In a way, it doesn't matter why Maxine didn't tell the story -- only that she thought it was good, and that she chose not to print it. Piazza admired Maxine's discretion, and the other eulogists agreed. They praised Maxine less for what she wrote than for what she didn't. She was a gossip columnist, but her real talent was for keeping secrets
Have tongue, won't tattle:Most journalists don't write about their friends for the same reason that doctors don't operate on family members: They want to maintain professional objectivity.
Maxine showed no such qualms and, in fact, often bragged in print about her personal relationships with her subjects, especially stars of the Rat Pack era. Judy Garland was "a close friend of mine." Whenever Shirley MacLaine was in town, Maxine gleefully reported that they dined together at Tony's, where MacLaine consumed an entire six-serving soufflé by herself. Frank Sinatra "was one of the first entertainers to befriend me," Maxine wrote on the occasion of his 81st birthday. "If Sinatra befriended you, others knew you could be trusted."
Maxine, of course, was eminently trustworthy. She described her friends, the stars, the businessmen and the socialites, the way they wanted to be described: as nice people who celebrated birthdays and weddings, reaped the rewards of hard work, and threw themselves into charitable work.
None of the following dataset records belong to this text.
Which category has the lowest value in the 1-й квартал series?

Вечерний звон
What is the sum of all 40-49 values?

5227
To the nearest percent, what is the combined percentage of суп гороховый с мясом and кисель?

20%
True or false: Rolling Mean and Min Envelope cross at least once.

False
Her column was called "Big City Beat," but it oozed small-town happy talk, the sweet, intimate dullness of an alumni newsletter or church bulletin: "Clear Lake doctor set to retire Friday," one headline read. "Hotel executive is upwardly mobile," said another. "Couples celebrate birthdays, anniversaries."
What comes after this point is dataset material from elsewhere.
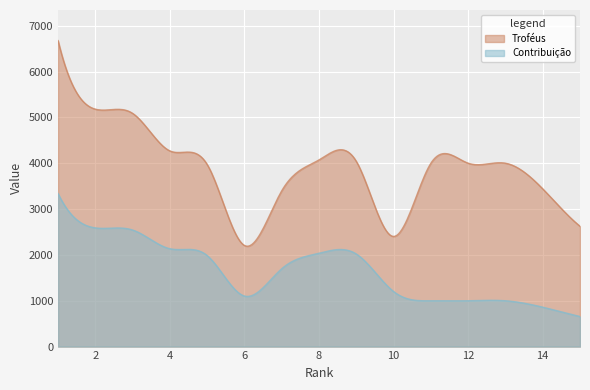

Which label corresponds to the largest value in the chart?

1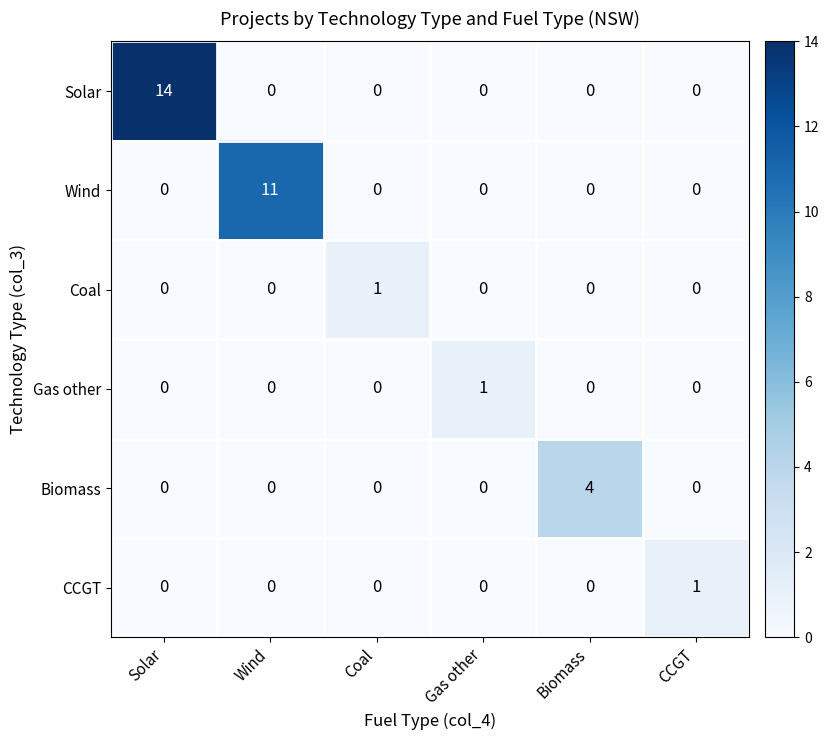

What is the sum of all Biomass values?

4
The interesting thing is that in person, Maxine wasn't the small-town, happy-talk type. She loved glittering gowns. She knew how to have a good time. And she cussed like a sailor, even around her grandchildren.
At the memorial service, Mitzi Gaynor recalled meeting Maxine for the first time. Gaynor, star of such '50s movies as Anything Goes and South Pacific, toured with a song-and-dance act, and was planning to open a new show in Houston. At the airport, a long black car pulled up. The door opened, and Gaynor saw acres of legs and sleek blond hair.
"Mitzi," Maxine said, in her Tallulah Bankhead rasp, "get your ass in this car."
The soft thud of name-dropping:Maxine remained loyal to her celebrity friends long after other journalists had abandoned them. Never mind Johnny-come-latelies like Jennifer Lopez or Destiny's Child; Maxine breathlessly informed us of the events in the lives of real stars. Carol Channing was penning her memoirs! Ann-Margretwas recuperating from a motorcycle crash! Rich Little was slated to headline the Celebrity Paws Gala! Tony Randall toured the Museum of Fine Arts!
The buzz in L.A., Maxine reported in '96, "is that Jolie Gabor, mom of Zsa Zsa, Magda and the late Eva Gabor, will be 100 years old on her next birthday." And for what it's worth, Maxine added, Zsa Zsa was looking thinner and very well.
Most touching was Maxine's devotion to Lorna Luft, Judy Garland's other daughter, the one who's not Liza Minnelli, the one who stayed faithfully in touch with Maxine, the one who asked the columnist to serve as godmother to her son Jesse. Maxine never missed a chance to praise Lorna, to report whenever she landed a gig -- never mind that those gigs were nowhere near Houston, or that Luft was hardly a household name.